__Description of the task__:
Pick out every line below that contains the word "What", and copy each one in full. Only matches with the same capitalization count.

__Raw records__:
[Begin]
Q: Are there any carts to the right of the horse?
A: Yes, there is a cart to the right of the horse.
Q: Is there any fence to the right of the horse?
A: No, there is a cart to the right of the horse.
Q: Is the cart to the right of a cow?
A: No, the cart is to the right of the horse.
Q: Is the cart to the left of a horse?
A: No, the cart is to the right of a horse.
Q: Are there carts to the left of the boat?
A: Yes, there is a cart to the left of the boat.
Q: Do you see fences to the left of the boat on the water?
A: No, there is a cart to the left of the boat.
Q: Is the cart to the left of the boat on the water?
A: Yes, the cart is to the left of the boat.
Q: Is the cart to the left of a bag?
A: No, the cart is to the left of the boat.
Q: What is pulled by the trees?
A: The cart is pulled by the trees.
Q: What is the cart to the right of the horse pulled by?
[End]
[Begin]
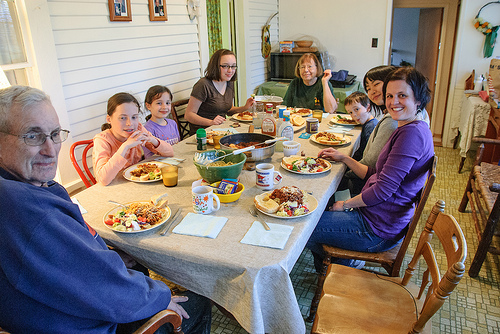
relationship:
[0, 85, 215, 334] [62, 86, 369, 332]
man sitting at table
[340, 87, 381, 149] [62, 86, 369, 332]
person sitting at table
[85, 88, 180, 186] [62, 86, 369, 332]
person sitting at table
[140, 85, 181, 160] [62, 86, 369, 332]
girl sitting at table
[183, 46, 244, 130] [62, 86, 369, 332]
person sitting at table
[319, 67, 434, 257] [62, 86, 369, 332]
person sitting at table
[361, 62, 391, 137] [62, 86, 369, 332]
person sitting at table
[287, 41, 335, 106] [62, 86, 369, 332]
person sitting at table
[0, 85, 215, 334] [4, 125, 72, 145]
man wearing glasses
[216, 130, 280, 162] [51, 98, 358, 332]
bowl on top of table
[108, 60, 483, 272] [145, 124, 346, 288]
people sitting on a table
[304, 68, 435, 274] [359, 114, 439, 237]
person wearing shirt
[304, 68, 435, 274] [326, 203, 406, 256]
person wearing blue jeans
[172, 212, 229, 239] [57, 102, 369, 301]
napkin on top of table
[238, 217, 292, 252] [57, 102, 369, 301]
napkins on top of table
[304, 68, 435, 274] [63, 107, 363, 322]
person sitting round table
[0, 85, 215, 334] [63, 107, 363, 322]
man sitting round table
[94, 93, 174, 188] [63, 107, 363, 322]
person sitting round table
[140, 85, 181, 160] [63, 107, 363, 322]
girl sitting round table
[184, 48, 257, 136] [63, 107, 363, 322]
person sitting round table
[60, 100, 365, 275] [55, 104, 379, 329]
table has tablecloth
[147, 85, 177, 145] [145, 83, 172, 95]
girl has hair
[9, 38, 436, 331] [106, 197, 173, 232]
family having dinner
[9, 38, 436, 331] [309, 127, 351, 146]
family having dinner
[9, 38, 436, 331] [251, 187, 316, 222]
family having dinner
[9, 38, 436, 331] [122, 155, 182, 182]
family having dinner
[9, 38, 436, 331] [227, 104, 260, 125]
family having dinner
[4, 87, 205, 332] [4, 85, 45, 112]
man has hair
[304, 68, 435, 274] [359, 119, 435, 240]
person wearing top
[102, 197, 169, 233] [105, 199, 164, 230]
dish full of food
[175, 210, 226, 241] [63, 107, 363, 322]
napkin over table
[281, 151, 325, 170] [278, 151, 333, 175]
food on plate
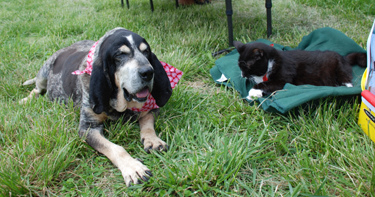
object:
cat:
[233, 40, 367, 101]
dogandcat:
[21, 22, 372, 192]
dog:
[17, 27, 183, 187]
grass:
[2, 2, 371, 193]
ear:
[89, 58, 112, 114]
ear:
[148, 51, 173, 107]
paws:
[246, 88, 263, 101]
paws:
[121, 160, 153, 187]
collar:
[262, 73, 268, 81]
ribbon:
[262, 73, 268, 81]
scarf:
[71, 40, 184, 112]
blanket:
[End]
__Correct output__:
Q: What is pulled by the trees?
Q: What is the cart to the right of the horse pulled by?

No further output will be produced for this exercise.